SharpMolarBear · 19/10/2008 21:15

MM my friend had a baby a couple of years before me. I asked her what it was like, and she said the only thing she could compare it to was dying (not that she's any experience, thankfully). She had a 'straightforward' labour and birth, nothing particularly out of the ordinary, pethidine, nothing else. It shocked and upset me a bit at the time. My labour was very painful but at no point would I have thought that, and at no point did I feel scarily out of control. I do genuinely think that her labour was just worse than mine, for whatever reason. As I've mentioned before I am large and have childbearnig hips, thighs and well everything else. She is tiny and slim - although I know it's not that simple I wouldn't be surprised if that was at least related.
Sorry if that offends/upsets/isn't the right thing to say.

SharpMolarBear · 19/10/2008 21:17

wow x post, I didn't realise it was common. No wonder women lie to people who haven't given birth yet. Just in case anyone is reading this, my friend is currently pg with no2 and very happy.
I had some sort of appendix pain when DS was 16 weeks. If the pain of labour is a 10, it gets a 4 or 5 but it was overall much more scary and upsetting because I didn't know what was going on.

MoonlightMcKenzie · 19/10/2008 21:33

BTW I gave birth again 5 weeks ago with nothing and it didn't even hurt that much.

Both births were vbs in mlus and considered textbook, cept the first was a bit longer!

findtheriver · 19/10/2008 21:40

Wow - that's a big difference from first birth moonlight!

I remember my midwife at my first telling me that generally first births are the worst, which seems logical in that every thing else being equal, this will be the first time your body has been through childbirth.

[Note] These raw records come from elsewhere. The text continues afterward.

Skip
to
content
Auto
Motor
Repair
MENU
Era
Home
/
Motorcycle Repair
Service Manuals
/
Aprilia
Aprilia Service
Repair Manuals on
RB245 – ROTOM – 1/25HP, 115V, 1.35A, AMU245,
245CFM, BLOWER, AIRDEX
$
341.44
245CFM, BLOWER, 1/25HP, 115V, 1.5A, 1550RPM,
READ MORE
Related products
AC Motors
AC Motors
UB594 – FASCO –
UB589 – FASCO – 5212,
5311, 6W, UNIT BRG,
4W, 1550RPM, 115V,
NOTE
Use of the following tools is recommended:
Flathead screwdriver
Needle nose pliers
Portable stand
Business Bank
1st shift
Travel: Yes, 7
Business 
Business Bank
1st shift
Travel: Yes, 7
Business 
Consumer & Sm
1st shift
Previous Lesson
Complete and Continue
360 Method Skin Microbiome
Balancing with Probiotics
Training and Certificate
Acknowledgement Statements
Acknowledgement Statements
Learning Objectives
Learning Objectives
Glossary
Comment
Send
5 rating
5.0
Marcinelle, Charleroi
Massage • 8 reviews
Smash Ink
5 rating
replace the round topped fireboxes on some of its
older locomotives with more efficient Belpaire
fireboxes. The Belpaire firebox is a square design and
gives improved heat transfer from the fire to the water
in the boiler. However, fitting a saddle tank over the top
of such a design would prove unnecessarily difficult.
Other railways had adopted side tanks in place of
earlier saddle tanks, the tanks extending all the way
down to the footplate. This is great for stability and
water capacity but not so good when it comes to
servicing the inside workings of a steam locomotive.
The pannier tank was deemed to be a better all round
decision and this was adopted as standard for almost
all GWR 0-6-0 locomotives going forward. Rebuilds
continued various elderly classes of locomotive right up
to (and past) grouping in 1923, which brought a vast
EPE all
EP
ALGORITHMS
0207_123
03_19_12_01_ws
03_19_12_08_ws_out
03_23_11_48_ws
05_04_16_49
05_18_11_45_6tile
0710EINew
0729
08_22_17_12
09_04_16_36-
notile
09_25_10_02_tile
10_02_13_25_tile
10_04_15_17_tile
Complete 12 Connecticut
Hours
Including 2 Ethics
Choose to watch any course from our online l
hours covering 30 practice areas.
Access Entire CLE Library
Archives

Of course, some people will have complications with subsequent pregnancies or whatever, but she said that as a general rule of thumb it shouldn't be quite so bad after the first time.

My two natural births weren't hugely different in terms of pain level, though the second was shorter, so I suppose better that the pain was over quicker! And I know crowning felt marginally less painful -still felt like my fanjo was on fire, but I remember thinking that it didn;t hurt quite so much, I guess because it had been stretched that far before!!